### Extracted records:
★ ★ ★ ★ ★ ★ ★
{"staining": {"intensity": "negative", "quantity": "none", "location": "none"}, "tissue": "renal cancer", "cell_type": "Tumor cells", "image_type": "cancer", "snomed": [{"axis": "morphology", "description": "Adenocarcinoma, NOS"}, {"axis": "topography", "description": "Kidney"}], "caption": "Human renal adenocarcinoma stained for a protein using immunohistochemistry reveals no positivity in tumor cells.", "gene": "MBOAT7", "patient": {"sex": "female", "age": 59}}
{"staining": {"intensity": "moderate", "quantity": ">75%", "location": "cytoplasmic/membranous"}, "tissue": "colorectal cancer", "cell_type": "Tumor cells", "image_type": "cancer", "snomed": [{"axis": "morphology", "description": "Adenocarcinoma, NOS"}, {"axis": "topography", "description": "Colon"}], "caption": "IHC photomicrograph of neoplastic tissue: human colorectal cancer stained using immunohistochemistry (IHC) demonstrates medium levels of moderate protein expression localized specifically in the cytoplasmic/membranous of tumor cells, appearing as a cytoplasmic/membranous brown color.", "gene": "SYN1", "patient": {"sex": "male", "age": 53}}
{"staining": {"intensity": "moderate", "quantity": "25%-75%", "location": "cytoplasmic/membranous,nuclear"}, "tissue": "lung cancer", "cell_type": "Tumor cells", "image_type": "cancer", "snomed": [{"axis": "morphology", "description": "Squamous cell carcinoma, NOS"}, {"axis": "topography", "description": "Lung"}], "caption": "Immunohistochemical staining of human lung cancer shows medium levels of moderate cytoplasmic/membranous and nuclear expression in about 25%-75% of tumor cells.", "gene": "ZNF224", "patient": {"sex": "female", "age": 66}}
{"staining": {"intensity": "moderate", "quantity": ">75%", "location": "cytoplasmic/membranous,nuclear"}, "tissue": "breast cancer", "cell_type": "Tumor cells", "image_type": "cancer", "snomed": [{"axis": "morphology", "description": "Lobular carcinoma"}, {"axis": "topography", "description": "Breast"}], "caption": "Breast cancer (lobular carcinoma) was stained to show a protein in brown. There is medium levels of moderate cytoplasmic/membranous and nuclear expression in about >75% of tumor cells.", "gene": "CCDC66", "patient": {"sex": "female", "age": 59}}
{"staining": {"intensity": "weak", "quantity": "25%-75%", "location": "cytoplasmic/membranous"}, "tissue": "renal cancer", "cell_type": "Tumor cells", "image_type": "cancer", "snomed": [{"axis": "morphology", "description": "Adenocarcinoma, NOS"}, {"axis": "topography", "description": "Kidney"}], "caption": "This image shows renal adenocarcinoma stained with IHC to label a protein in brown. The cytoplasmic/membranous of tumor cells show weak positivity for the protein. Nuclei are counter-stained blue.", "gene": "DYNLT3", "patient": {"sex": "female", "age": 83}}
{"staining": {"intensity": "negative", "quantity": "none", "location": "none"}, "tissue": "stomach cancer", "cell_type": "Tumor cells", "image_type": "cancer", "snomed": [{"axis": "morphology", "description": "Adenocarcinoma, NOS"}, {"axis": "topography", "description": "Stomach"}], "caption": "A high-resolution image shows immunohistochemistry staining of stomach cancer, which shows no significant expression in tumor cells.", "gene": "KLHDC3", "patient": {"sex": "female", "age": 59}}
★ ★ ★ ★ ★ ★ ★
### Your task:
What you write must be the entries restated word for word, from the opening line through the one holding "photomicrograph of neoplastic", with nothing else.

### Solution for this problem:
{"staining": {"intensity": "negative", "quantity": "none", "location": "none"}, "tissue": "renal cancer", "cell_type": "Tumor cells", "image_type": "cancer", "snomed": [{"axis": "morphology", "description": "Adenocarcinoma, NOS"}, {"axis": "topography", "description": "Kidney"}], "caption": "Human renal adenocarcinoma stained for a protein using immunohistochemistry reveals no positivity in tumor cells.", "gene": "MBOAT7", "patient": {"sex": "female", "age": 59}}
{"staining": {"intensity": "moderate", "quantity": ">75%", "location": "cytoplasmic/membranous"}, "tissue": "colorectal cancer", "cell_type": "Tumor cells", "image_type": "cancer", "snomed": [{"axis": "morphology", "description": "Adenocarcinoma, NOS"}, {"axis": "topography", "description": "Colon"}], "caption": "IHC photomicrograph of neoplastic tissue: human colorectal cancer stained using immunohistochemistry (IHC) demonstrates medium levels of moderate protein expression localized specifically in the cytoplasmic/membranous of tumor cells, appearing as a cytoplasmic/membranous brown color.", "gene": "SYN1", "patient": {"sex": "male", "age": 53}}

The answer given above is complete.